According to a front page article in today’s edition of the Financial Times, Jón Ásgeir Jóhannesson, CEO of Baugur, will “publish the full details of the 40 charges made against him and five associates in Iceland” this week.
The Financial Times reports that “unless Mr Johannesson publishes the charges, they will remain confidential until August 17, when he is due to appear in court in Iceland. The case could be heard in the autumn. However, if he is found guilty, an appeal could take two years.”
Iceland State Radio, RÚV, says that it is likely that the charges will be published today or tomorrow. Gestur Jónsson, Jóns Ásgeir’s defendant, says that, as of yet, nothing has been decided on the issue.
According to RÚV, at least 12 people have seen the charges: the lawyers of those charged; Gestur Jónsson, Einar Þór Sverrisson, Kristín Edwald, Andri Árnason og Þórunn Guðmundsdóttir, those charged; Jón Ásgeir Jóhannesson, CEO of Baugur, Tryggvi Jónsson, former CEO of Baugur; Jón Ásgeir’s father, Jóhannes Jónsson; Jón Ásgeir’s sister and CEO of investment company Gaumur, Kristín Jóhannesdóttir; and two auditors, Stefán Hilmarsson and Anna Þórðardóttir, both of KPMG Iceland. The board of KPMG in Iceland is also said to have seen the charges.

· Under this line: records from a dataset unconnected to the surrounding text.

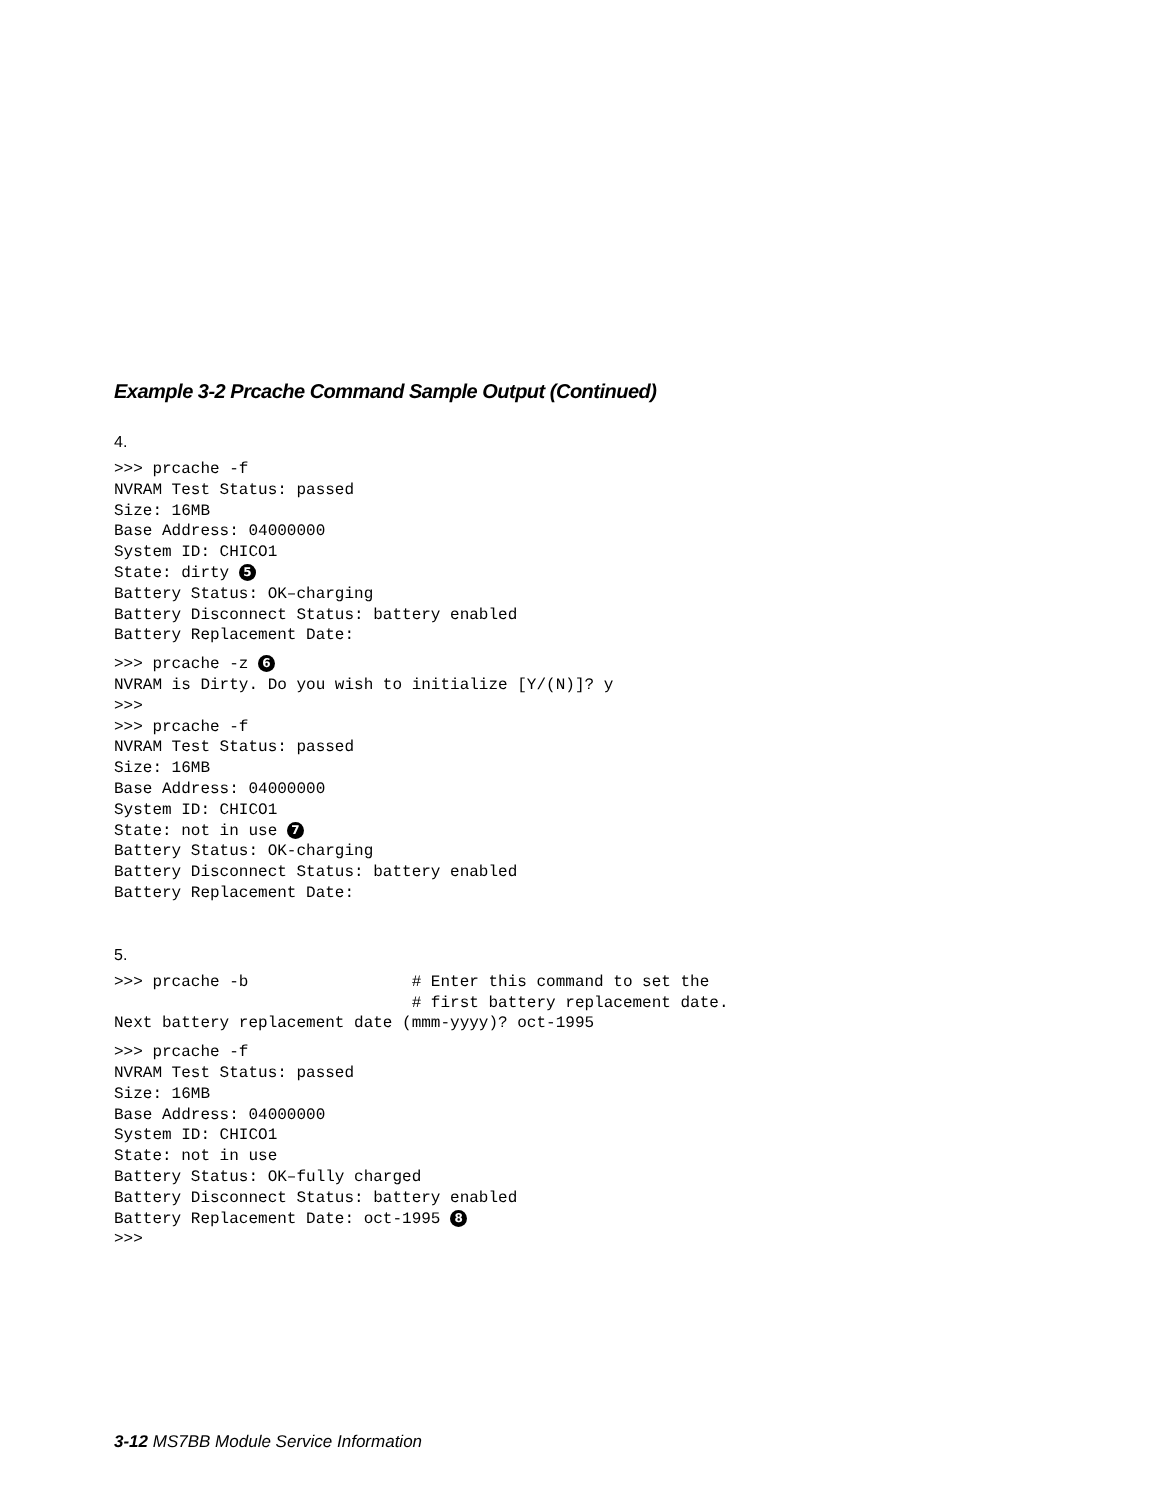Example 3-2 Prcache Command Sample Output (Continued)
4.
>>> prcache -f
NVRAM Test Status: passed
Size: 16MB
Base Address: 04000000
System ID: CHICO1
State: dirty 5
Battery Status: OK–charging
Battery Disconnect Status: battery enabled
Battery Replacement Date:
>>> prcache -z 6
NVRAM is Dirty. Do you wish to initialize [Y/(N)]? y
>>>
>>> prcache -f
NVRAM Test Status: passed
Size: 16MB
Base Address: 04000000
System ID: CHICO1
State: not in use 7
Battery Status: OK-charging
Battery Disconnect Status: battery enabled
Battery Replacement Date:
5.
>>> prcache -b                 # Enter this command to set the
                               # first battery replacement date.
Next battery replacement date (mmm-yyyy)? oct-1995
>>> prcache -f
NVRAM Test Status: passed
Size: 16MB
Base Address: 04000000
System ID: CHICO1
State: not in use
Battery Status: OK–fully charged
Battery Disconnect Status: battery enabled
Battery Replacement Date: oct-1995 8
>>>
3-12 MS7BB Module Service Information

Iceland State radio, RÚV, reveals that the charges are in one document. RÚV quotes “one of the lawyers” as saying that supporting the charges are 7,400 pages of documents that have to be read. Furthermore, it is necessary for the lawyers to have answers ready to those questions that will be asked once the charges are made public. According to the lawyer, this is the reason that the charges have not been made public.
The lawyer said that many questions would arise with each of the 40 charges. According to RÚV, another reason that the charges have not been made public is that Jón Ásgeir has been very busy with the Somerfield deal. He wanted more time to study the charges and wanted to be in Iceland when the charges are published.
Iceland State Radio, RÚV, reports that it has been unable to reach Jón Ásgeir. He is said to be back in Iceland. According to RÚV, as of Sunday night, he had not spoken to the Icelandic media since the charges were made against him last week.